The practice relevance of this analysis suggests that integrating resistance training with targeted adjunctive training yields superior therapeutic outcomes. This supports individualized, evidence-based strategies for optimizing lower-limb recovery after stroke. However, the lack of reported safety data and the absence of specific p-values or confidence intervals limit the ability to fully assess the statistical certainty or risk-benefit profile of these interventions.

Key methodological limitations include the lack of reported funding or conflicts of interest and the absence of specific study settings. The certainty note and causality note were not reported. These gaps prevent a definitive conclusion regarding the causal nature of the observed improvements and the robustness of the statistical evidence. Clinicians should interpret these findings as indicative of potential efficacy rather than definitive proof of superiority without further data on safety and statistical significance.

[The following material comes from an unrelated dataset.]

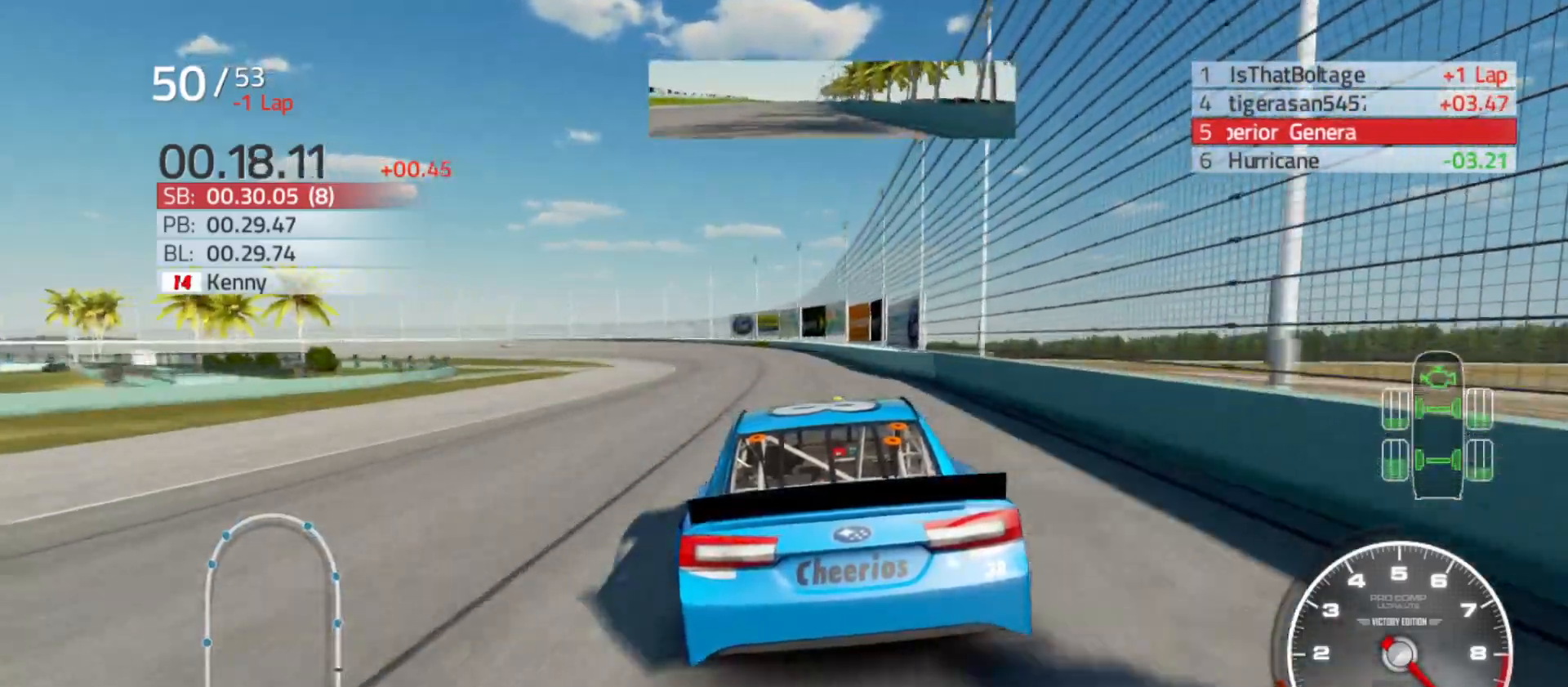
{"buttons": ["R2"], "left_stick": "left", "right_stick": "center", "events": [[117, "left_stick", "left"]]}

Questions remain unanswered regarding the long-term durability of these gains, as the follow-up period was not reported. Additionally, the specific protocols for electrical stimulation and stretching, including frequency, intensity, and duration, were not detailed in the input data. Future research should aim to clarify these parameters and provide comprehensive safety data to fully inform clinical decision-making.

Study Details

Study typeMeta analysis
Sample sizen = 2,448
EvidenceLevel 1
PublishedMay 2026
View Original Abstract ↓
OBJECTIVE: Stroke frequently results in lower-limb dysfunction, severely limiting independence. This study compared the effectiveness of resistance training alone and resistance training combined with other rehabilitation modalities in improving poststroke lower-limb function. DESIGN: A systematic review and Bayesian network meta-analysis were conducted following PRISMA guidelines. Randomized controlled trials involving resistance training alone or in combination with other therapies versus daily care or resistance training alone were included. The primary outcomes were balance, lower-limb motor function, and walking ability. RESULTS: Forty-seven trials with 2448 participants were analyzed. Resistance training combined with electrical stimulation therapy produced the greatest improvements in balance and lower-limb motor function, while resistance training combined with stretching training showed the best enhancement in walking ability. Surface Under the Cumulative Ranking Curve rankings indicated resistance training plus electrical stimulation therapy as most effective for balance (91.13%) and lower-limb motor function (79.70%), and resistance training plus stretching training for walking ability (96.34%). CONCLUSIONS: Resistance training remains fundamental in stroke rehabilitation. Integrating resistance training with targeted adjunctive training particularly electrical stimulation therapy or stretching training yields superior therapeutic outcomes and supports individualized, evidence-based strategies for optimizing lower-limb recovery after stroke.